Я думала, что долго не усну. Адреналин после подслушанного разговора бурлил в крови так, что пузырьки щипали в носу. Мне казалось, я была готова к такому. Трое молодых, здоровых самцов с полным боекомплектом тестостерона – разумно ожидать, что они захотят воспользоваться единственной доступной женщиной, чтобы разрядиться. Но слушать, как тебя делят, словно подстилку, оказалось невыносимо.
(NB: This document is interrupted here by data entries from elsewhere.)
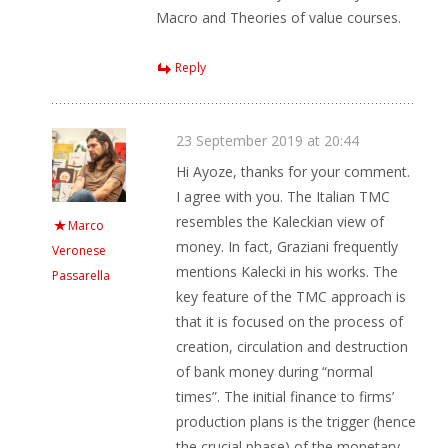
Macro and Theories of value courses.
Reply
23 September 2019 at 20:44
Hi Ayoze, thanks for your comment.
I agree with you. The Italian TMC
resembles the Kaleckian view of
Marco
money. In fact, Graziani frequently
Veronese
mentions Kalecki in his works. The
Passarella
key feature of the TMC approach is
that it is focused on the process of
creation, circulation and destruction
of bank money during “normal
times”. The initial finance to firms’
production plans is the trigger (hence
the crucial phase) of the monetary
Мне стоило огромного труда не ткнуть Отавиу пылающей веткой в причинное место.
Фух!
Однако стоило прилечь на кресло, сжав в кулачке подаренную отцом тунхас[33], как сон стал засасывать меня, словно трясина. Знакомое предчувствие наползало зловещей анакондой, гипнотизируя немигающим взглядом.
Чьим взглядом?…
Я пыталась сопротивляться, но даже шум вернувшихся мужчин не помог мне вынырнуть на поверхность. Я тонула, погружаясь всё глубже и глубже. Сон, словно вода у дна озера, заполнял легкие, и в какой-то момент я осознала бессмысленность борьбы. Нужно расслабиться. Завтра, с первыми лучами солнца, я вернусь в реальный мир. А пока…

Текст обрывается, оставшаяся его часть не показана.